**ACTIVITY**
Report every line in the rows below that contains the word "Arizona", copying each such line in full.

**SUPPLIED INFORMATION**

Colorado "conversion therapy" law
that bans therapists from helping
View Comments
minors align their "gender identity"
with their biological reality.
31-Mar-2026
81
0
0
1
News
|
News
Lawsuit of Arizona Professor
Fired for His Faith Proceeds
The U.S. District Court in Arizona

---

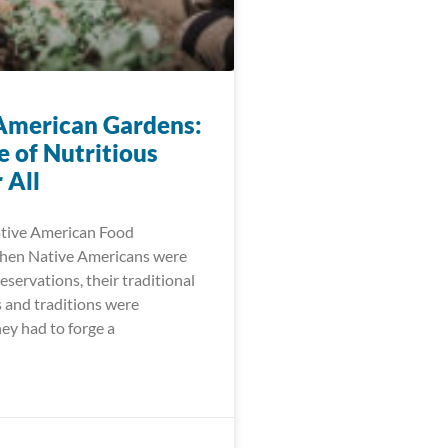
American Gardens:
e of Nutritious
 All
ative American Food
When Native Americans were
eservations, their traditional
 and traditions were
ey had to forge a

* * *

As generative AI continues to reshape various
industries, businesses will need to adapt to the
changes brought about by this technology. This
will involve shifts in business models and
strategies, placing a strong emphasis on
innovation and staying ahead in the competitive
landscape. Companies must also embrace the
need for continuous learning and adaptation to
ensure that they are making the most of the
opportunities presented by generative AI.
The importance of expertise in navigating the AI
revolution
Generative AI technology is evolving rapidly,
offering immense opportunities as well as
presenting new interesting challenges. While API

**TASK RESULT**
Lawsuit of Arizona Professor
The U.S. District Court in Arizona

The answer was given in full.